A non-paternity event is a situation whereby the biological father of a child is “someone other than who it is presumed to be”. Typically this involves some form of paternity fraud.
In one of the most gut-wrenching articles I’ve read in months (due to the many human interest stories in the article, no doubt), the surprising incidence of non-paternity events, and remedies for how to combat the situation, are discussed:
The most extensive and authoritative report […] concluded that 2 percent of men with “high paternity confidence” — married men who had every reason to believe they were their children’s father — were, in fact, not biological parents. Several studies indicate that the rate appears to be far higher among unmarried fathers. […]
At a federally convened symposium on the increase in paternity questions, a roomful of child-welfare researchers, legal experts, academics and government administrators agreed that much pain could be avoided if paternity was accurately established in a baby’s first days. Several suggested that DNA paternity tests should be routine at birth, or at least before every paternity acknowledgment is signed and every default order entered.

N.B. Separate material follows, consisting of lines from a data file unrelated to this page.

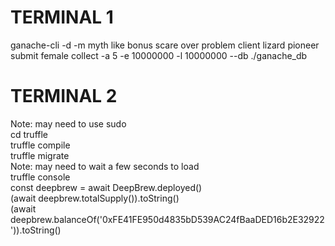 # TERMINAL 1
ganache-cli -d -m myth like bonus scare over problem client lizard pioneer submit female collect -a 5 -e 10000000 -l 10000000 --db ./ganache_db

# TERMINAL 2
Note: may need to use sudo\
cd truffle\
truffle compile\
truffle migrate\
Note: may need to wait a few seconds to load\
truffle console\
const deepbrew = await DeepBrew.deployed()\
(await deepbrew.totalSupply()).toString()\
(await deepbrew.balanceOf('0xFE41FE950d4835bD539AC24fBaaDED16b2E32922')).toString()
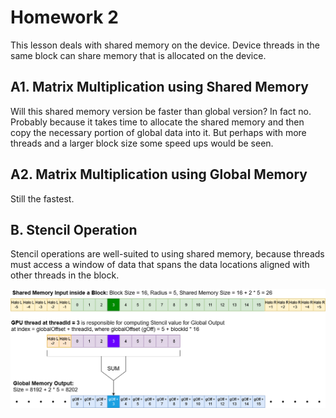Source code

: # Homework 2

This lesson deals with shared memory on the device.  Device threads in the same block can share memory that is allocated on the device.

## **A1. Matrix Multiplication using Shared Memory**

Will this shared memory version be faster than global version?  In fact no.  Probably because it takes time to allocate the shared memory and then copy the necessary portion of global data into it.  But perhaps with more threads and a larger block size some speed ups would be seen.

## **A2. Matrix Multiplication using Global Memory**

Still the fastest.

## **B. Stencil Operation**

Stencil operations are well-suited to using shared memory, because threads must access a window of data that spans the data locations aligned with other threads in the block.

![Description of Stencil Algorithm](./StencilWindow.drawio.png)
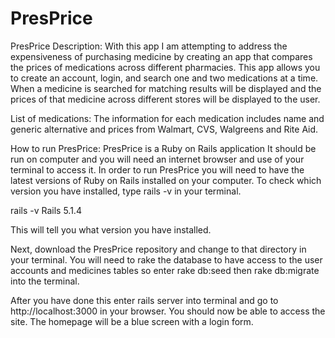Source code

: # PresPrice
PresPrice
Description: With this app I am attempting to address the expensiveness of purchasing medicine by creating an app that compares the prices of medications across different pharmacies. This app allows you to create an account, login, and search one and two medications at a time.  When a medicine is searched for matching results will be displayed and the prices of that medicine across different stores will be displayed to the user.

List of medications:
The information for each medication includes name and generic alternative and prices from Walmart, CVS, Walgreens and Rite Aid.

How to run PresPrice:
PresPrice is a Ruby on Rails application  It should be run on computer and you will need an internet browser and use of your terminal to access it. In order to run PresPrice you will need to have the latest versions of Ruby on Rails installed on your computer. To check which version you have installed, type rails -v in your terminal.

rails -v Rails 5.1.4

This will tell you what version you have installed.

Next, download the PresPrice repository and change to that directory in your terminal. You will need to rake the database to have access to the user accounts and medicines tables so enter rake db:seed then rake db:migrate into the terminal.

After you have done this enter rails server into terminal and go to http://localhost:3000  in your browser.  You should now be able to access the site.  The homepage will be a blue screen with a login form.
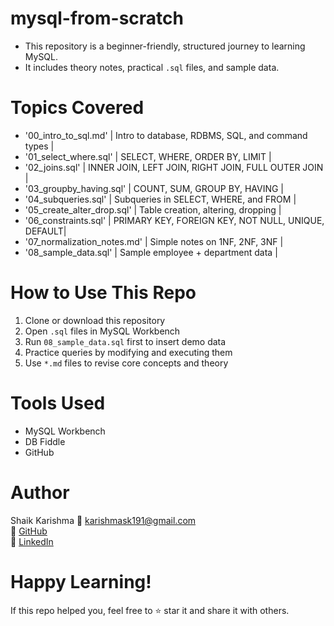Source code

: # mysql-from-scratch
- This repository is a beginner-friendly, structured journey to learning MySQL.  
- It includes theory notes, practical `.sql` files, and sample data.

# Topics Covered

-    '00_intro_to_sql.md'        | Intro to database, RDBMS, SQL, and command types    |
-    '01_select_where.sql'       | SELECT, WHERE, ORDER BY, LIMIT                      |
-    '02_joins.sql'              | INNER JOIN, LEFT JOIN, RIGHT JOIN, FULL OUTER JOIN  |
-    '03_groupby_having.sql'     | COUNT, SUM, GROUP BY, HAVING                        |
-    '04_subqueries.sql'         | Subqueries in SELECT, WHERE, and FROM               |
-    '05_create_alter_drop.sql'  | Table creation, altering, dropping                  |
-    '06_constraints.sql'         | PRIMARY KEY, FOREIGN KEY, NOT NULL, UNIQUE, DEFAULT|
-    '07_normalization_notes.md' | Simple notes on 1NF, 2NF, 3NF                       |
-    '08_sample_data.sql'        | Sample employee + department data                   |

# How to Use This Repo
1. Clone or download this repository
2. Open `.sql` files in MySQL Workbench
3. Run `08_sample_data.sql` first to insert demo data
4. Practice queries by modifying and executing them
5. Use `*.md` files to revise core concepts and theory
   
# Tools Used
- MySQL Workbench
- DB Fiddle
- GitHub
  
# Author
Shaik Karishma 
📧 karishmask191@gmail.com  
🔗 [GitHub](https://github.com/karishmask191)  
🔗 [LinkedIn](https://linkedin.com/in/shaik-karishma191)

# Happy Learning!
If this repo helped you, feel free to ⭐ star it and share it with others.
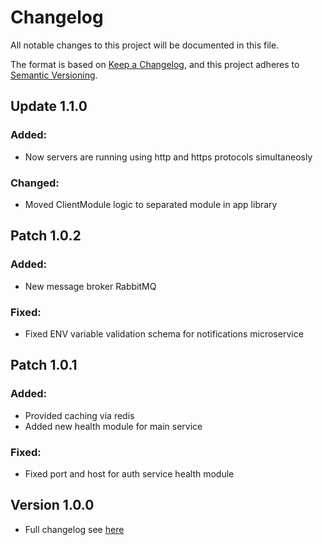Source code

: # Changelog

All notable changes to this project will be documented in this file.

The format is based on [Keep a Changelog](https://keepachangelog.com/en/1.1.0/),
and this project adheres to [Semantic Versioning](https://semver.org/spec/v2.0.0.html).

## Update 1.1.0
### Added:
* Now servers are running using http and https protocols simultaneosly

### Changed:
* Moved ClientModule logic to separated module in app library 

## Patch 1.0.2
### Added:
* New message broker RabbitMQ

### Fixed:
* Fixed ENV variable validation schema for notifications microservice

## Patch 1.0.1
### Added:
* Provided caching via redis
* Added new health module for main service

### Fixed:
* Fixed port and host for auth service health module

## Version 1.0.0
* Full changelog see [here](https://github.com/stbestichhh/flowly-api/commits/v1.0.0)
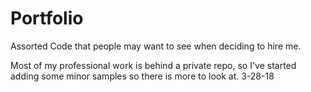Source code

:# Portfolio
Assorted Code that people may want to see when deciding to hire me. 

Most of my professional work is behind a private repo, so I've started adding some minor samples so there is more to look at.   3-28-18
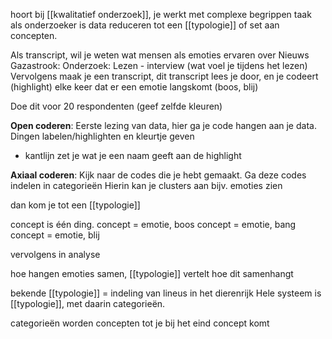 hoort bij [[kwalitatief onderzoek]], je werkt met complexe begrippen
taak als onderzoeker is data reduceren tot een [[typologie]] of set aan concepten.

Als transcript, wil je weten wat mensen als emoties ervaren over Nieuws Gazastrook:
Onderzoek: Lezen - interview (wat voel je tijdens het lezen)
Vervolgens maak je een transcript, dit transcript lees je door, en je codeert (highlight) elke keer dat er een emotie langskomt (boos, blij)

Doe dit voor 20 respondenten (geef zelfde kleuren)

**Open coderen**:
Eerste lezing van data, hier ga je code hangen aan je data.
Dingen labelen/highlighten en kleurtje geven
- kantlijn zet je wat je een naam geeft aan de highlight


**Axiaal coderen**:
Kijk naar de codes die je hebt gemaakt.
Ga deze codes indelen in categorieën 
Hierin kan je clusters aan bijv. emoties zien

dan kom je tot een [[typologie]]

concept is één ding. concept = emotie, boos
concept = emotie, bang
concept = emotie, blij

vervolgens in analyse

hoe hangen emoties samen, [[typologie]] vertelt hoe dit samenhangt

bekende [[typologie]] = indeling van lineus in het dierenrijk
Hele systeem is [[typologie]], met daarin categorieën. 


categorieën worden concepten tot je bij het eind concept komt




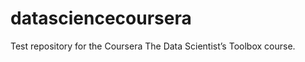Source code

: datasciencecoursera
===================
Test repository for the Coursera The Data Scientist’s Toolbox course.
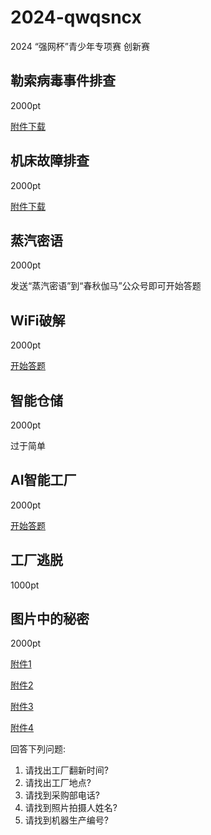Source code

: # 2024-qwqsncx
2024 “强网杯”青少年专项赛 创新赛

## 勒索病毒事件排查

2000pt

[附件下载](welpp.exe)

## 机床故障排查

2000pt

[附件下载](fan.pcapng)

## 蒸汽密语

2000pt

发送“蒸汽密语”到“春秋伽马”公众号即可开始答题

## WiFi破解

2000pt

[开始答题](http://47.104.145.199/)

## 智能仓储

2000pt

过于简单

## AI智能工厂

2000pt

[开始答题](https://aiqw.gamectf.com/10031)

## 工厂逃脱

1000pt

## 图片中的秘密

2000pt

[附件1](图片1.jpg)

[附件2](图片2.jpg)

[附件3](图片3.jpg)

[附件4](图片4.jpg)

回答下列问题:
1. 请找出工厂翻新时间?
2. 请找出工厂地点?
3. 请找到采购部电话?
4. 请找到照片拍摄人姓名?
5. 请找到机器生产编号?

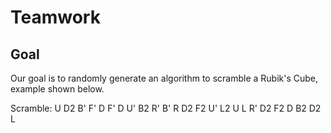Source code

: # Teamwork

## Goal
Our goal is to randomly generate an algorithm to scramble a Rubik's Cube, example shown below.

Scramble:  U  D2  B'  F'  D  F'  D  U'  B2  R'  B'  R  D2  F2  U'  L2  U  L  R'  D2  F2  D  B2  D2  L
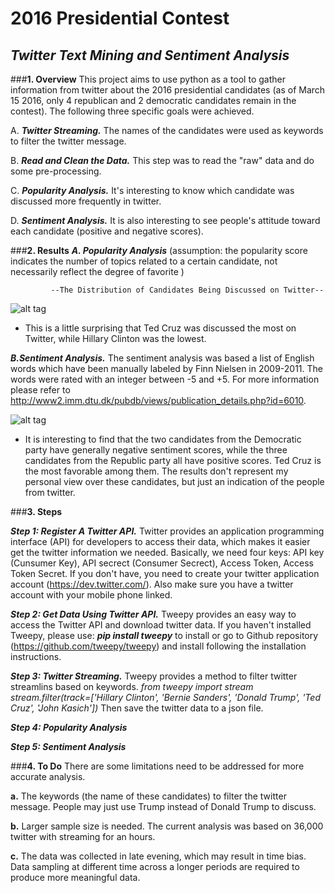 # **2016 Presidential Contest**

*Twitter Text Mining and Sentiment Analysis*
----------------------------------------------------------------------------------------------

###**1. Overview** 
This project aims to use python as a tool to gather information from twitter about the 2016 presidential candidates (as of March 15 2016, only 4 republican and 2 democratic candidates remain in the contest). The following three specific goals were achieved.

A. ***Twitter Streaming.*** The names of the candidates were used as keywords to filter the twitter message.

B.  ***Read and Clean the Data.*** This step was to read the "raw" data and do some pre-processing.

C.  ***Popularity Analysis.*** It's interesting to know which candidate was discussed more frequently in twitter.

D. ***Sentiment Analysis.*** It is also interesting to see people's attitude toward each candidate (positive and
		 negative scores).         

###**2. Results** 
 ***A. Popularity Analysis*** (assumption:  the popularity score indicates the number of topics related to a certain candidate, not necessarily reflect the degree of favorite )
													
			 --The Distribution of Candidates Being Discussed on Twitter--

![alt tag](https://cloud.githubusercontent.com/assets/17630430/13901320/be003de6-eded-11e5-87af-0512da156b36.png "Candicate Popularity")

- This is a little surprising that Ted Cruz was discussed the most on Twitter, while Hillary Clinton was the lowest. 

 ***B.Sentiment Analysis.*** The sentiment analysis was based a list of English words which have been manually labeled by Finn Nielsen in 2009-2011. The words were rated with an integer between -5 and +5. For more information please refer to http://www2.imm.dtu.dk/pubdb/views/publication_details.php?id=6010. 

![alt tag](https://cloud.githubusercontent.com/assets/17630430/13901325/d73ea338-eded-11e5-89e5-bf749fb418aa.png "Candicate Popularity")

 - It is interesting to find that the two candidates from the Democratic party have generally negative sentiment scores, while the three candidates from the Republic party all have positive scores. Ted Cruz is the most favorable among them. The results don't represent my personal view over these candidates, but just an indication of the people from twitter. 

###**3. Steps** 

 ***Step 1:  Register A Twitter API.*** 
 Twitter provides an application programming interface (API) for developers to access their data, which makes it easier get the twitter information we needed.  Basically, we need four keys: API key (Cunsumer Key), API secrect (Consumer Secrect), Access Token, Access Token Secret. If you don't have, you need to create your twitter application account (https://dev.twitter.com/). Also make sure you have a twitter account with your mobile phone linked. 
 
 ***Step 2:  Get Data Using Twitter API.*** 
Tweepy provides an easy way to access the Twitter API and download twitter data. If you haven't installed Tweepy, please use: ***pip install tweepy*** to install or go to Github repository (https://github.com/tweepy/tweepy) and install following the installation instructions.

 ***Step 3:  Twitter Streaming.*** 
Tweepy provides a method to filter twitter streamlins based on keywords.
								*from tweepy import stream*
*stream.filter(track=['Hillary Clinton', 'Bernie Sanders', 'Donald Trump', 'Ted Cruz', 'John Kasich'])*
Then save the twitter data to a json file.

 ***Step 4:  Popularity Analysis*** 


 ***Step 5:  Sentiment Analysis*** 


###**4. To Do** 
There are some limitations need to be addressed for more accurate analysis.

**a.** The keywords (the name of these candidates) to filter the twitter message. People may just use Trump instead of Donald Trump to discuss.

**b.**   Larger sample size is needed. The current analysis was based on 36,000 twitter with streaming for an hours. 

**c.** The data was collected in late evening, which may result in time bias. Data sampling at different time across a longer periods are required to produce more meaningful data.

The same care that hospitals take ensuring that the right mother is connected to the right newborn — footprints, matching ID bands, guarded nurseries, surveillance cameras — should be taken to verify that the right man is deemed father.
via Overcoming Bias (Robin Hanson, suggesting that mandatory paternity testing at birth should be introduced, noting how many birth defects with an incidence of far less than 2% are routinely tested for.)